> _Directions_:
An exact copy of the data is required; the images should not appear in it.

>>

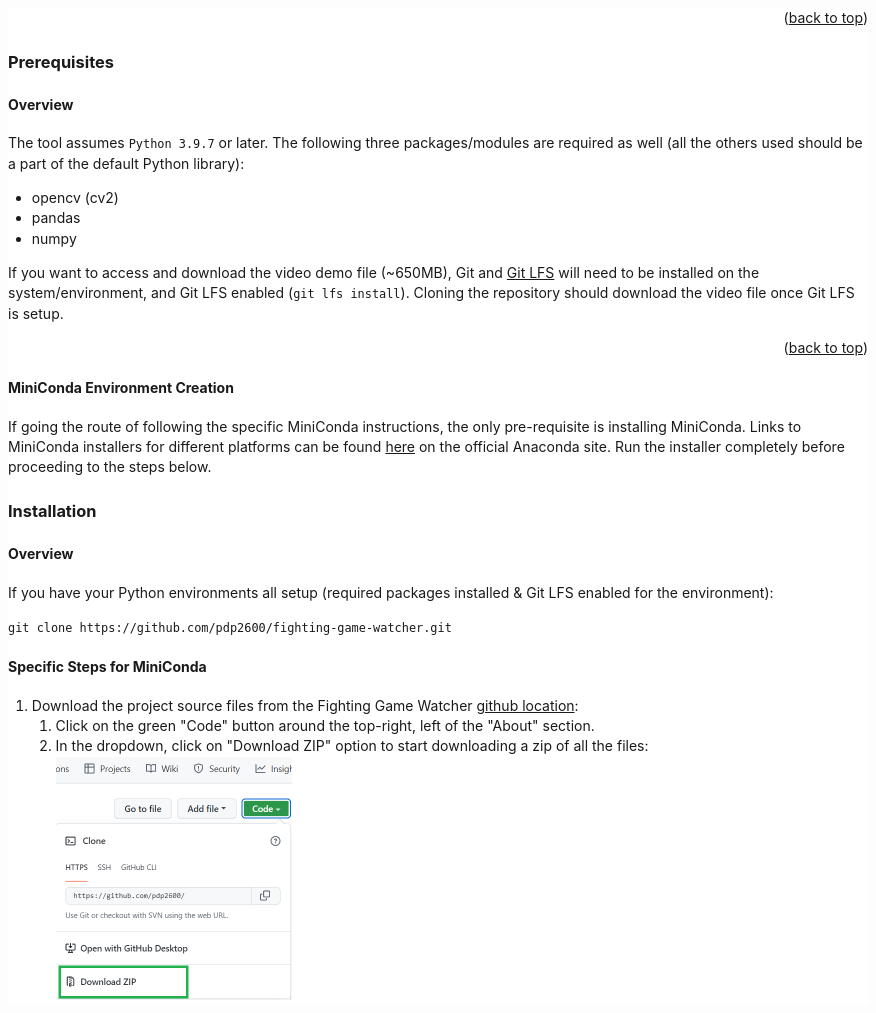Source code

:
<p align="right">(<a href="#top">back to top</a>)</p>

### Prerequisites
#### Overview
The tool assumes `Python 3.9.7` or later. The following three packages/modules are required as well (all the others used should be a part of the default Python library):
* opencv (cv2)
* pandas
* numpy

If you want to access and download the video demo file (~650MB), Git and <a href="https://git-lfs.github.com/" target="_blank">Git LFS</a> will need to be installed on the system/environment, and Git LFS enabled (`git lfs install`). Cloning the repository should download the video file once Git LFS is setup.


<p align="right">(<a href="#top">back to top</a>)</p>

#### MiniConda Environment Creation
If going the route of following the specific MiniConda instructions, the only pre-requisite is installing MiniConda. Links to MiniConda installers for different platforms can be found <a href="https://docs.conda.io/en/latest/miniconda.html#latest-miniconda-installer-links" target="_blank">here</a> on the official Anaconda site. Run the installer completely before proceeding to the steps below.

### Installation
#### Overview
If you have your Python environments all setup (required packages installed & Git LFS enabled for the environment):

`git clone https://github.com/pdp2600/fighting-game-watcher.git`

#### Specific Steps for MiniConda
<ol>
  <li>
    Download the project source files from the Fighting Game Watcher <a href="https://github.com/pdp2600/fighting-game-watcher" target="_blank">github location</a>:
	<ol>
	  <li>Click on the green "Code" button around the top-right, left of the "About" section.</li>
	  <li>In the dropdown, click on "Download ZIP" option to start downloading a zip of all the files: <img src="readme_imgs/Github-download-screen-1.png" width="236" height="243" /></li>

<<

> _Answer for this exercise_:
Source code

:
<p align="right">(<a href="#top">back to top</a>)</p>

### Prerequisites
#### Overview
The tool assumes `Python 3.9.7` or later. The following three packages/modules are required as well (all the others used should be a part of the default Python library):
* opencv (cv2)
* pandas
* numpy

If you want to access and download the video demo file (~650MB), Git and <a href="https://git-lfs.github.com/" target="_blank">Git LFS</a> will need to be installed on the system/environment, and Git LFS enabled (`git lfs install`). Cloning the repository should download the video file once Git LFS is setup.


<p align="right">(<a href="#top">back to top</a>)</p>

#### MiniConda Environment Creation
If going the route of following the specific MiniConda instructions, the only pre-requisite is installing MiniConda. Links to MiniConda installers for different platforms can be found <a href="https://docs.conda.io/en/latest/miniconda.html#latest-miniconda-installer-links" target="_blank">here</a> on the official Anaconda site. Run the installer completely before proceeding to the steps below.

### Installation
#### Overview
If you have your Python environments all setup (required packages installed & Git LFS enabled for the environment):

`git clone https://github.com/pdp2600/fighting-game-watcher.git`

#### Specific Steps for MiniConda
<ol>
  <li>
    Download the project source files from the Fighting Game Watcher <a href="https://github.com/pdp2600/fighting-game-watcher" target="_blank">github location</a>:
	<ol>
	  <li>Click on the green "Code" button around the top-right, left of the "About" section.</li>
	  <li>In the dropdown, click on "Download ZIP" option to start downloading a zip of all the files: <img src="readme_imgs/Github-download-screen-1.png" width="236" height="243" /></li>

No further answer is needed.